[Python-ideas] Adding `pathlib.Path` method that would send file to recycle bin

Andrew Barnert abarnert at yahoo.com
Thu Jan 1 23:59:59 CET 2015


On Jan 1, 2015, at 17:00, Markus Unterwaditzer <markus at unterwaditzer.net> wrote:

> On Thu, Jan 01, 2015 at 04:37:52PM +0100, Andrew Barnert wrote:
>> On Jan 1, 2015, at 11:37, Ram Rachum <ram at rachum.com> wrote:
>> 
>>> Hi everyone,
>>> 
>>> I'm a complete ignoramus when it comes to Mac, so I can't say anything
>>> about that, but as I understand the discussion, there are problems with
>>> implementing this on Mac. Okay. So maybe this should be available only on
>>> Windows and Linux? (If it's not a problem to do on Linux.)
>> 
>> On Linux, it's not exactly like Mac, but it's similar. Linux has no notion of
>> trash at all; desktop environments like GNOME do. And if you want it to work
>> exactly like the way GNOME does, you call the API via GObject; otherwise you
>> have to implement a complicated approximation based on rename that won't be
>> fully functional.
> 
> Actually it seems that the trash location is standardized by the XDG Desktop
> Specification:
> 
> https://github.com/kevva/xdg-trash
> http://www.ramendik.ru/docs/trashspec.html

Yes, as I just said: Linux has no notion of trash; desktop environments do. The FreeDesktop standard is not Linux; it's a standard that at least two desktop environments (which also work on multiple non-Linux systems) support.

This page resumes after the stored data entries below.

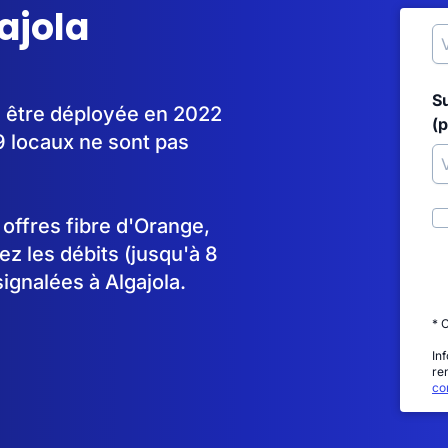
ajola
S
à être déployée en 2022
(p
 locaux ne sont pas
s offres fibre d'Orange,
 les débits (jusqu'à 8
ignalées à Algajola.
* 
In
re
con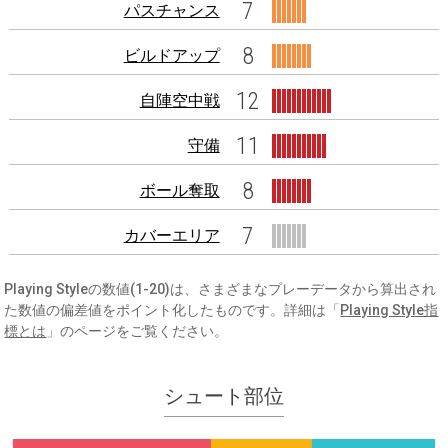
7
パスチャンス
8
ビルドアップ
12
自陣空中戦
11
守備
8
ボール奪取
7
カバーエリア
Playing Styleの数値(1-20)は、さまざまなプレーデータから算出され
た数値の偏差値をポイント化したものです。詳細は「
Playing Style指
標とは
」のページをご覧ください。
シュート部位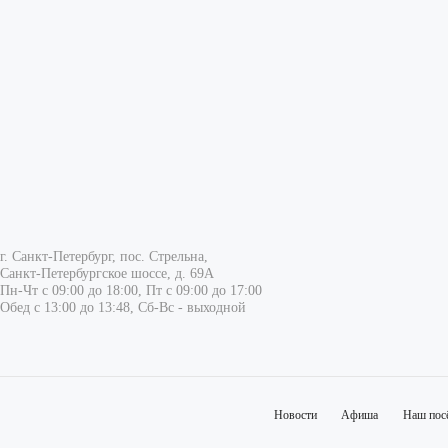
г. Санкт-Петербург, пос. Стрельна,
Санкт-Петербургское шоссе, д. 69А
Пн-Чт с 09:00 до 18:00, Пт с 09:00 до 17:00
Обед с 13:00 до 13:48, Сб-Вс - выходной
Новости
Афиша
Наш пос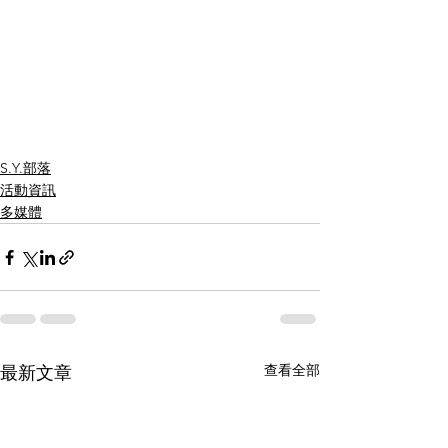
S.Y.部落
活動資訊
多媒體
查看全部
最新文章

On most Linux systems, you will have Gtk libraries; on most Linux systems without Gtk libraries, you will not have a FreeDesktop-compliant trash. So, using GObject is a good 90% solution (like using NSFileManager is a good 90% solution on Mac).

Of course you _could_ implement that full spec yourself in Python, right? Well, read it. There are references to things "the implementation" may do, like providing a way for the administrator to disable sticky-bit checking for filesystems that don't support it. Do you know how to check whether the administrator has disabled sticky-bit checking on a filesystem? Or do you just want your code to say a file can't be trashed, or trash by moving it across the network to ~, even when the desktop and other apps have no problem trashing it properly? For that matter, do you know how every FreeDesktop-compatible system wants to report a problem to the administrator? You may meet the XDG Trash spec and still not satisfy user expectations. And it'll be a lot of work. 

In other words, "you have to implement a complicated approximation based on rename that won't be fully functional". Is that really a better solution than using GObject? If you're writing your own portability library like Qt or JUCE, probably; otherwise, I doubt it.